ANLEITUNG — Schreib alle folgenden Zeilen neu und ersetze dabei jedes „chart“ durch „graph“, ohne sonst etwas zu ändern. Die Bilder lässt du in deiner Antwort weg.

▬▬▬▬▬▬

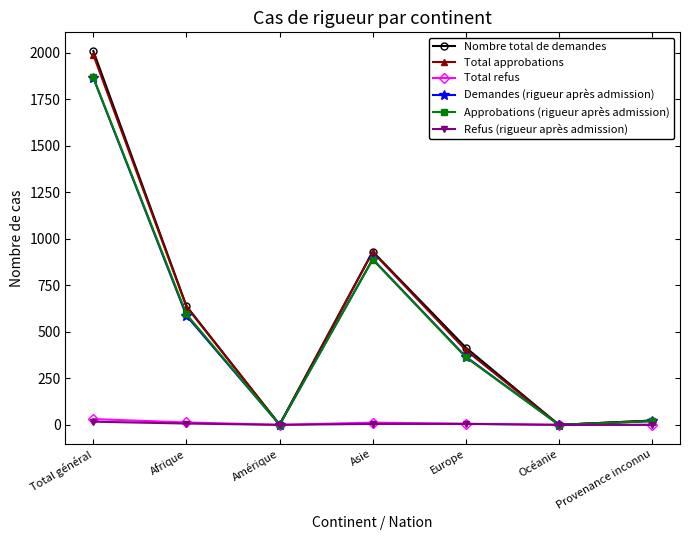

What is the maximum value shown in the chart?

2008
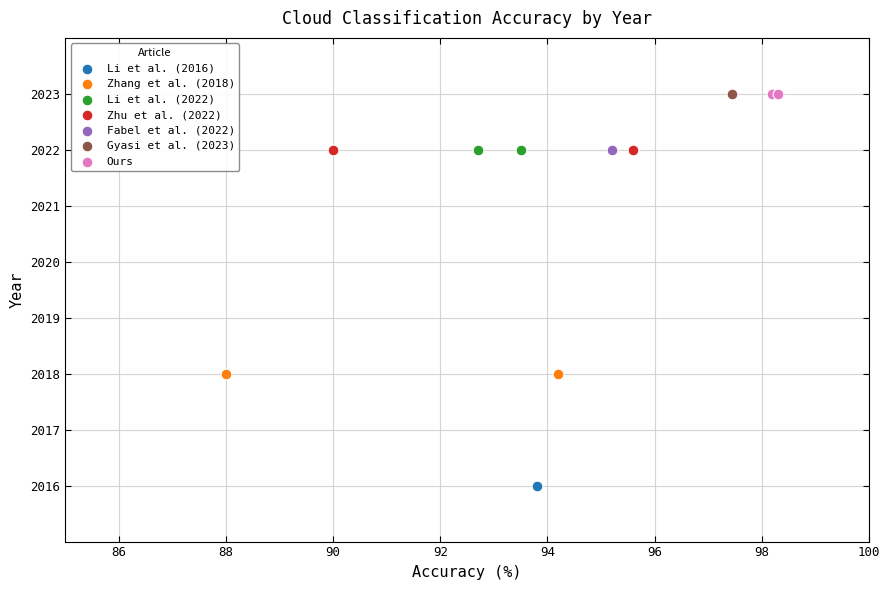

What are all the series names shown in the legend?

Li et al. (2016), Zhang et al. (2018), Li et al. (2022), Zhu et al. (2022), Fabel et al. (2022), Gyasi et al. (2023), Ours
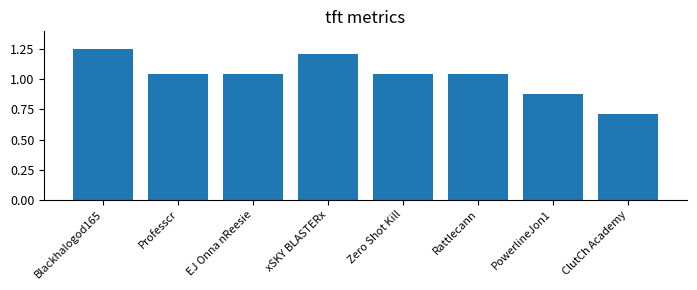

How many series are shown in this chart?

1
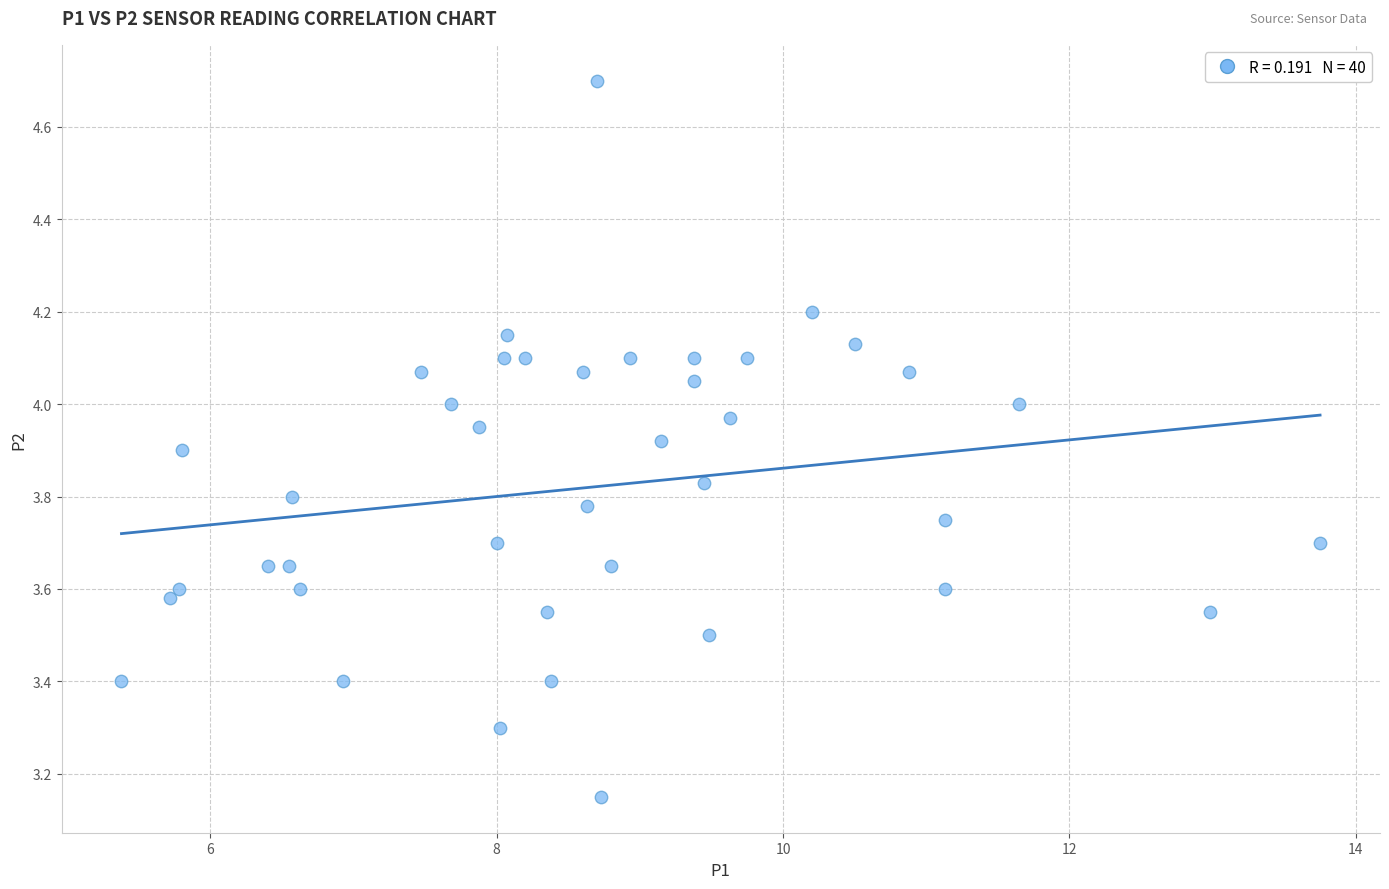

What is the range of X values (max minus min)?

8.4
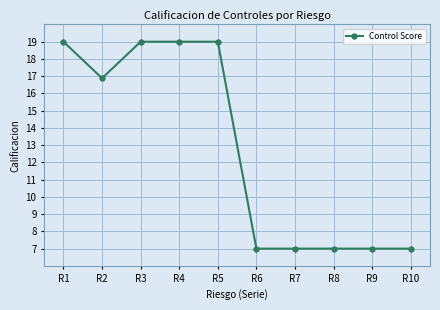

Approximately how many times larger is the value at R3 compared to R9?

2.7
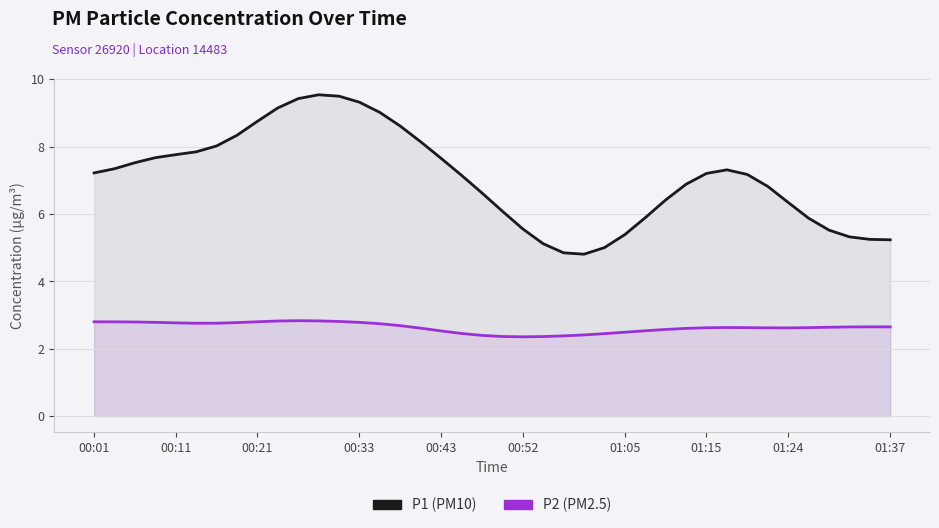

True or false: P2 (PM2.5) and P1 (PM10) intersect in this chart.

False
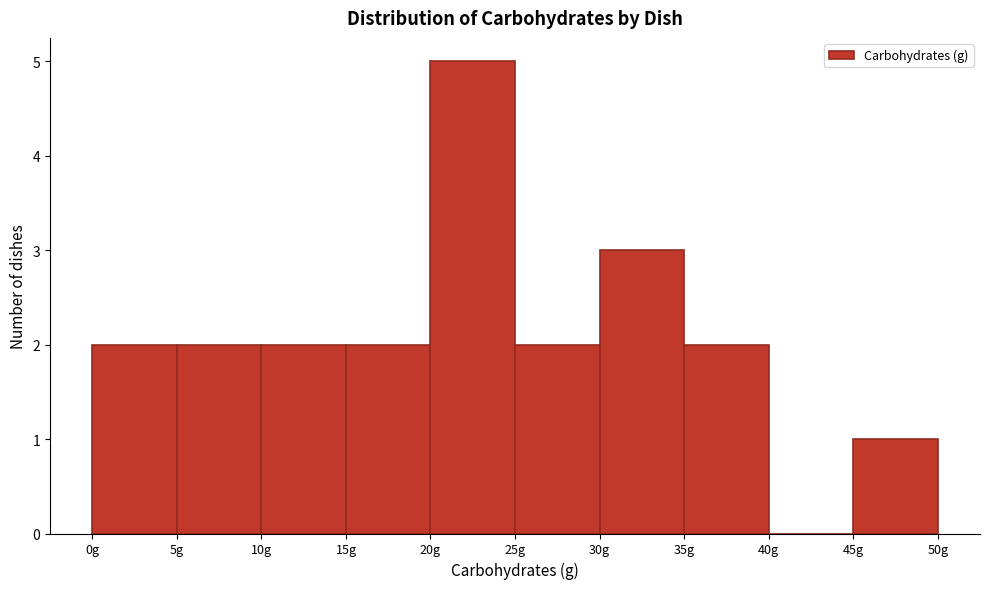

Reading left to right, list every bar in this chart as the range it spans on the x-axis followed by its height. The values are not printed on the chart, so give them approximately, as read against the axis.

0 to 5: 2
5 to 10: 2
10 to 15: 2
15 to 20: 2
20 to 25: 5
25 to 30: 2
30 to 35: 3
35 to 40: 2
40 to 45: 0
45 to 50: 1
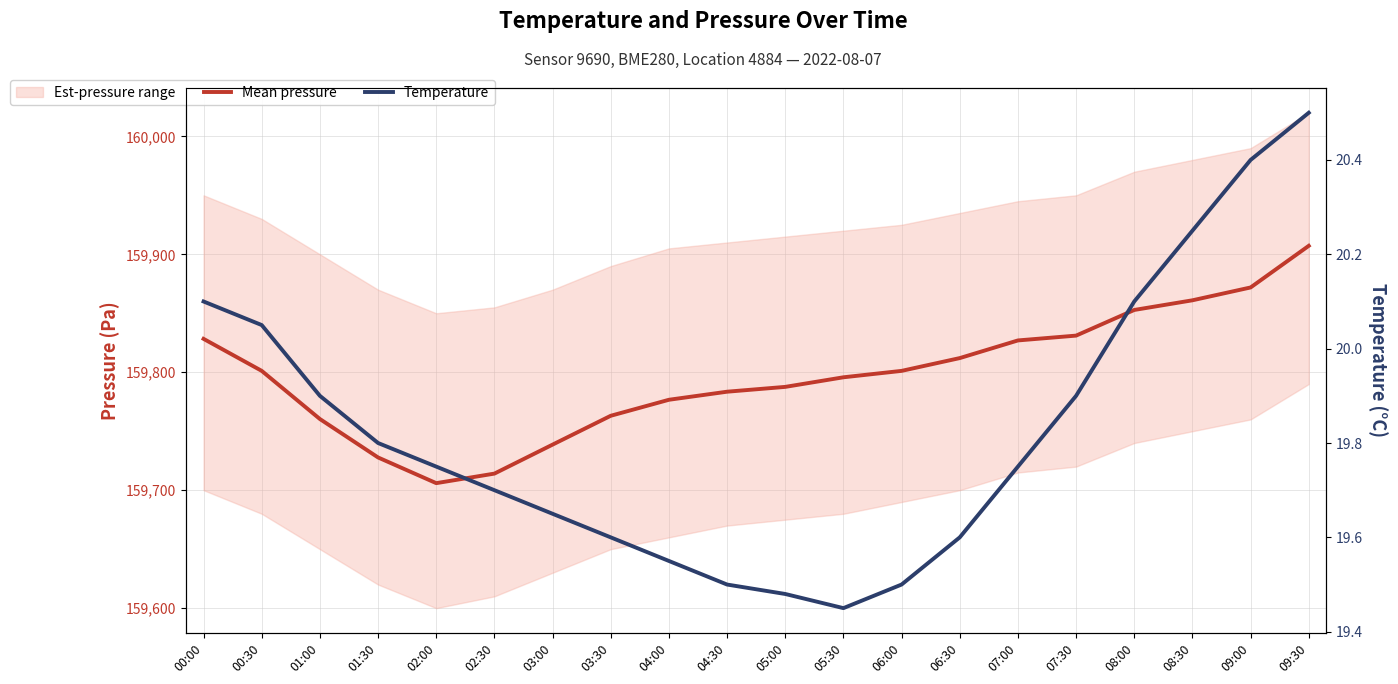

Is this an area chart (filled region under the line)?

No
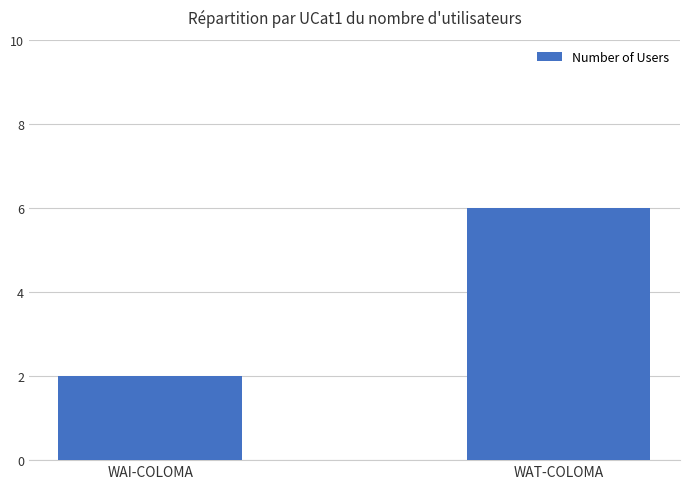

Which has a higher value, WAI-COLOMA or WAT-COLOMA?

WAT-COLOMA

▬▬▬▬▬▬

ERGEBNIS —
What is the maximum value shown in the graph?

2008

What are all the series names shown in the legend?

Li et al. (2016), Zhang et al. (2018), Li et al. (2022), Zhu et al. (2022), Fabel et al. (2022), Gyasi et al. (2023), Ours

How many series are shown in this graph?

1

What is the range of X values (max minus min)?

8.4

Approximately how many times larger is the value at R3 compared to R9?

2.7

True or false: P2 (PM2.5) and P1 (PM10) intersect in this graph.

False

Reading left to right, list every bar in this graph as the range it spans on the x-axis followed by its height. The values are not printed on the graph, so give them approximately, as read against the axis.

0 to 5: 2
5 to 10: 2
10 to 15: 2
15 to 20: 2
20 to 25: 5
25 to 30: 2
30 to 35: 3
35 to 40: 2
40 to 45: 0
45 to 50: 1

Is this an area graph (filled region under the line)?

No

Which has a higher value, WAI-COLOMA or WAT-COLOMA?

WAT-COLOMA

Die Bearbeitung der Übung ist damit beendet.